第二章 怪談調査

昇降口に現れたのは、クラスメイトのハナちゃんでした。
彼女は私の依り代である中庭の藤を気に入ってくれている人間の女の子です。


「ハナちゃん?」


そわそわと落ち着かない様子のハナちゃん。
チラチラと彼女が動かす視線を辿れば、納得いきました。


「先輩方」
「ん? どうかした?」
「先輩方がいらっしゃると、ハナちゃんが緊張してしまうそうです」
「ふっ、俺のオーラが眩しいみたいだな。仕方ない。ここは大人しく退場――」
「はいはい、ハナヲさん。いいから行きましょう!」
「バカ猫が猫被って――るっ!?」
「空気を読んでんの! このバカ犬……! ほら、さっさと行くよ!」


「また後でね」とアラハギさんに押されながら階段の上へと消えていく先輩たちに手を振って見送ります。
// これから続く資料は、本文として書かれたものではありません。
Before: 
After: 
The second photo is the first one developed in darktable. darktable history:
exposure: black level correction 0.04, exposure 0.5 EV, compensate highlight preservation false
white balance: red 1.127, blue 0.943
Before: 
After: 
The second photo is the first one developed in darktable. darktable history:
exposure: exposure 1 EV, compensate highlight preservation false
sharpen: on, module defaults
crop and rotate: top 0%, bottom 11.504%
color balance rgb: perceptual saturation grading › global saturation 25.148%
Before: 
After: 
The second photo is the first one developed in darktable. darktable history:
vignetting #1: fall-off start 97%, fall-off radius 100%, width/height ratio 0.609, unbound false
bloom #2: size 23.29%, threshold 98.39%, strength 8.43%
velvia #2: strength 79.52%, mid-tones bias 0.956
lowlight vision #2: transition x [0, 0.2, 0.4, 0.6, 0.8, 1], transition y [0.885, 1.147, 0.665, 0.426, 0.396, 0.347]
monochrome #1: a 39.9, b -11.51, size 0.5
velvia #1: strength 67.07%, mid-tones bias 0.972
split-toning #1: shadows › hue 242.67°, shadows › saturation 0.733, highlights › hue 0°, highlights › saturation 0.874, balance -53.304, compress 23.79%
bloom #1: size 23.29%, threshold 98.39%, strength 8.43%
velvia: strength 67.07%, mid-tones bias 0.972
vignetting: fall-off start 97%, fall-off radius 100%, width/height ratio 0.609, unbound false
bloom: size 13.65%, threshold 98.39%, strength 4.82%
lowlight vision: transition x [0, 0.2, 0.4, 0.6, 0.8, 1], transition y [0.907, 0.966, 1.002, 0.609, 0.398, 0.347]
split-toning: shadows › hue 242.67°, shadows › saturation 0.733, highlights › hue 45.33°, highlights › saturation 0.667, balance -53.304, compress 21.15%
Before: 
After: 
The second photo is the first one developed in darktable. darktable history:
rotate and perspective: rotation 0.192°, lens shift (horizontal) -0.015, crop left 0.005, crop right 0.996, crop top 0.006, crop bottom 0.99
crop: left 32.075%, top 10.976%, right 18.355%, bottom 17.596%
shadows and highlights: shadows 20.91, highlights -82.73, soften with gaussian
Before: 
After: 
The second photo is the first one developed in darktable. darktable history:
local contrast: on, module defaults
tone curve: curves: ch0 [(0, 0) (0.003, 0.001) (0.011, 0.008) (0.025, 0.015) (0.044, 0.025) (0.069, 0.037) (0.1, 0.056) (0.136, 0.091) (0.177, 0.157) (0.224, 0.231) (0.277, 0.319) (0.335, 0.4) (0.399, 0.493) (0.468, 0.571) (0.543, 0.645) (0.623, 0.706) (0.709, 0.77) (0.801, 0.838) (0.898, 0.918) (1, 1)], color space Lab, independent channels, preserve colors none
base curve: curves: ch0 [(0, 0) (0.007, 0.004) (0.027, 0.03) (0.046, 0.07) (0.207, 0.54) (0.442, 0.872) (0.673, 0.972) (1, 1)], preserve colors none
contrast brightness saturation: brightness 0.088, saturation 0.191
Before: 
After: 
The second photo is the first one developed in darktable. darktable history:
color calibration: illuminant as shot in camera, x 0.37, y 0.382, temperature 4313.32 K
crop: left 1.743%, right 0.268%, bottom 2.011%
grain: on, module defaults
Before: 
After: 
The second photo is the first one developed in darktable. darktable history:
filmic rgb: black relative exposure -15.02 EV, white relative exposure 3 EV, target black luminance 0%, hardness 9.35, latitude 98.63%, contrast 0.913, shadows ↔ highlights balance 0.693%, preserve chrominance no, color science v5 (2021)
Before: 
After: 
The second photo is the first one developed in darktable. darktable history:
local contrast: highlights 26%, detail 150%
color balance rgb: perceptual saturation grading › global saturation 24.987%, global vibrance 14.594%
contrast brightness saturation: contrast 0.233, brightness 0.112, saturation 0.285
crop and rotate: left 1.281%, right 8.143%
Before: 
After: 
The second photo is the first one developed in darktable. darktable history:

「お騒がせして、ごめんなさい」と言えば、ハナちゃんは、学園一の不良と呼ばれる先輩と一緒にいて大丈夫なのかと声を震わせました。

ハナヲさん……。
ハナちゃんが緊張したのは、ザクロさんの方みたいです……。


「ザクロさんは確かに言動は荒いですが、優しい先輩ですよ」


私の答えに彼女は目を丸くしましたが、すぐに理解をして口元を綻ばせます。

過ぎたこととは言え、停学を言われたり、食堂の券売機を蹴ったりしてたら怖いと思われても仕方ないのですよね……。


「ハナちゃん、これから帰られるんですか? 外は雨が随分と降っていますよ。それに傘は……――」


ふと校門の方を見ると、傘を指した方がこちらに向かって手を振っていました。


「誰でしょう?」


この雨のせいでお顔がよく見えません。

すると、ハナちゃんが親かもしれないと手を振り返します。

聞けば、数分前に「迎えに行く」との連絡があったようです。

お迎えなら良かった。
怪談のことで少し敏感になっているのかもしれません。


「そうです。渡しそびれてしまってたんですが、これをどうぞ。中庭の藤の花を入れて作った香り袋です」


少し歪な形になってしまったそれをハナちゃんは笑顔で受け取ってくれました。

「また明日ね」と手を振って昇降口を飛び出した彼女の背が遠くなっていきます。


「ふふ、仲がよろしいですね」


一つの傘に二つ並んだ背中を見送り、私は先輩たちの待つ図書室へと向かいました。


「おかえり、#フジヒメ#ちゃん」
「香り袋は渡せたかい?」
「はい!」


この時、私は気づくべきだったんです。
後から来た彼女の本当の親御さんに。
校門にいた方の傘の色が赤色だったことに。